L’assordante silenzio che immediatamente è calato sulla decapitazione del professore francese Samuel Paty, di 47 anni, da parte di un terrorista islamico ceceno, diciottenne, il 15 ottobre scorso, induce alcune riflessioni. Evidentemente per i governi, per l’Unione europea, e soprattutto per quest’individuo che siede sul soglio che fu di San Pietro, l’argomento deve essere estremamente imbarazzante. D’altra parte, il suddetto individuo fu capace di dire, cinque anni fa, sull’aereo, a commento dell’eccidio di 12 persone e della distruzione di Charlie Hebdo: “Se uno offende mia madre, io gli do’ un pugno”, giustificando in tal modo la strage appena compiuta dai terroristi islamici. Quindi, visto il precedente, forse è meglio che sia stato zitto in questo frangente. Farebbe meglio però anche a non pubblicare encicliche che servono essenzialmente a giustificare la sua politica filo-islamica, la prima che abbia mai scritto un papa della Chiesa cattolica.
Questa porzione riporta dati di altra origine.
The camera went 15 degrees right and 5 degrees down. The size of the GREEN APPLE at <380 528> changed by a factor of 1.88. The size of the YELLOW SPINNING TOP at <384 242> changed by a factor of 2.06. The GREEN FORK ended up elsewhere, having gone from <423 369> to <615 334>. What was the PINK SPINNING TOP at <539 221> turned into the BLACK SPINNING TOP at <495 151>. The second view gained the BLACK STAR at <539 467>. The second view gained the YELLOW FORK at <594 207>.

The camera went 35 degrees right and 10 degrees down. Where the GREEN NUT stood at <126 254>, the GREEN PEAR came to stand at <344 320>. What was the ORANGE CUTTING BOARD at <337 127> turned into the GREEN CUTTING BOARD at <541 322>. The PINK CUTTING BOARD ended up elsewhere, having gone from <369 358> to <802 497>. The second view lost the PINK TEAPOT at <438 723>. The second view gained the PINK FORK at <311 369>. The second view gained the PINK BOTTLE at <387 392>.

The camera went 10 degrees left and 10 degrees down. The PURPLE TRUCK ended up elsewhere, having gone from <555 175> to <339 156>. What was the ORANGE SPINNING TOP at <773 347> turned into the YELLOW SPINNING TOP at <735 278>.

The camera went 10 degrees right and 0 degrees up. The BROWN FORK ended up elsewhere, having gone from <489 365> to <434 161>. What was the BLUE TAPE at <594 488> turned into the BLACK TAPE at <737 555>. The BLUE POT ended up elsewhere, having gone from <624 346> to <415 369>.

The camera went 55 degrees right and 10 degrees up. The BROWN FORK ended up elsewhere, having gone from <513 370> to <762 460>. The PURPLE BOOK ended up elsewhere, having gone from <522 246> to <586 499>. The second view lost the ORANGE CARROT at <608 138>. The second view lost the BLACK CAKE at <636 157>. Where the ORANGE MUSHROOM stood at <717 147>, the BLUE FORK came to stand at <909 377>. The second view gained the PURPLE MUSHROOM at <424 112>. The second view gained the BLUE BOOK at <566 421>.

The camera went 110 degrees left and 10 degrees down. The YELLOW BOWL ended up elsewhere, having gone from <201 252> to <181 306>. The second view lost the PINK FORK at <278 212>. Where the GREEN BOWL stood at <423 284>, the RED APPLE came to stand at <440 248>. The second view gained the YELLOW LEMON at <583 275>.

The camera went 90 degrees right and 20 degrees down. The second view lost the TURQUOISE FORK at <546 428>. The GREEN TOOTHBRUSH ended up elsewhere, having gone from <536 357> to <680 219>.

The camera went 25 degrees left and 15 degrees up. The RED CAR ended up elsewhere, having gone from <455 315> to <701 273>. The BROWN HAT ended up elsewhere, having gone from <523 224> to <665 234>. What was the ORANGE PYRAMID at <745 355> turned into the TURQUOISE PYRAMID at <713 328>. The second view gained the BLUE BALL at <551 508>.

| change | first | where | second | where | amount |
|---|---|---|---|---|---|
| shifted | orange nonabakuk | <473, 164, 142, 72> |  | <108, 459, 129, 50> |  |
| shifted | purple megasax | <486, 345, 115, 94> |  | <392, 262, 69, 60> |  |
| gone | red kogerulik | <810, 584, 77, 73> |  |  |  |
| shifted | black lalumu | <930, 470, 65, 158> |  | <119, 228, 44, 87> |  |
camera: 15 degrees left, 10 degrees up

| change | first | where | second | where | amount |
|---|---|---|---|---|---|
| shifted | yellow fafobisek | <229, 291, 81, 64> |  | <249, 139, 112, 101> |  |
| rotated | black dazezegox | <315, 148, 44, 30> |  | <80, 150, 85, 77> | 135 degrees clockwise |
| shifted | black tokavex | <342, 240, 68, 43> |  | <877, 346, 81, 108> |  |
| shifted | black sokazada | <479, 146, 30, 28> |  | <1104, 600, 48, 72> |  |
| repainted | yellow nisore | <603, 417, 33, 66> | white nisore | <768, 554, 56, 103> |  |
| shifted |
Come mai non si vuol parlare di questo assassinio e si critica addirittura chi vuol far vedere la realtà, pur edulcorata dai “pixel” della testa mozzata del professore? Perché è difficilmente sostenibile la sproporzione tra il fatto commesso e le conseguenze subite dalla vittima: in uno stato di diritto il far vedere delle vignette, per quanto possano essere discutibili, non può mai essere causa di una condanna a morte, una vera e propria esecuzione in strada secondo il rituale tipico dello Stato islamico. Perché bisognerebbe ammettere che tuttora sul suolo francese (e non solo) vi sono frange di Stato islamico che agiscono autonomamente e sostanzialmente indisturbate (quasi sempre gli attentatori erano già segnalati e conosciuti alle autorità come membri di cellule dello Stato islamico). Perché non regge neanche più l’affermazione che gli uomini che compiono tali atti siano malati di mente, in quanto non corrisponde al vero: essi applicano alla lettera i dettami del Corano e dell’islam, e sono perfettamente consapevoli di ciò che fanno (tanto è vero che lo rivendicano e lo motivano). Anzi, essi cercano la morte immediata, perché se uccidi il “cane infedele” e sei immediatamente ucciso vai in Paradiso, per cui questo terrorista ceceno ha sparato sulle forze dell’ordine per essere ucciso, come i due gemelli dell’attentato di Charlie Hebdo sono usciti senz’armi, per farsi ammazzare, così come gli attentatori dell’11 Settembre.

È un ritorno al Medioevo oscurantista? Sono persone ignoranti che vengono manipolate? Anche questo mi sembra difficile da sostenere: gli attentatori delle Torri Gemelle erano ben istruiti, avevano studiato ad Amburgo (Mohamed Atta, il capo, si era laureato lì nel 1999). Quale dunque può essere un tentativo di spiegazione, o meglio, per cercare di capire come mai, anche nei Paesi occidentali, avvengono tali fatti? Io credo che la cronica incapacità di leggere questi avvenimenti derivi dal fatto che l’occidentale non conosce l’islam e non lo vuole veramente conoscere, facendo finta che esso non sia altro che una variante del cristianesimo, nella convinzione che “tutte le religioni sono pressappoco uguali e dicono le stesse cose”. Chi studiasse veramente l’islam si accorgerebbe che invece sono questi islamisti ad ottemperare pienamente le prescrizioni del Corano: sono loro i veri islamici, non quel miliardo di persone che cerca in tutti i modi di non leggere e di non applicare i dettami dell’islam. Anche la cosiddetta “radicalizzazione” (termine molto occidentale) non è altro che l’approfondimento delle fede islamica nella lettura e nella meditazione del Corano e della Sunna.

In sintesi, la radice della questione non è nelle persone singole, la cui stragrande maggioranza cerca giustamente solo di vivere, di avere un lavoro, di farsi una famiglia e di avere dei figli, ma è in ciò che è scritto in questo libro, elaborato in una tribù araba del VII secolo d. C. e rimasto immutato da 1.400 anni a questa parte.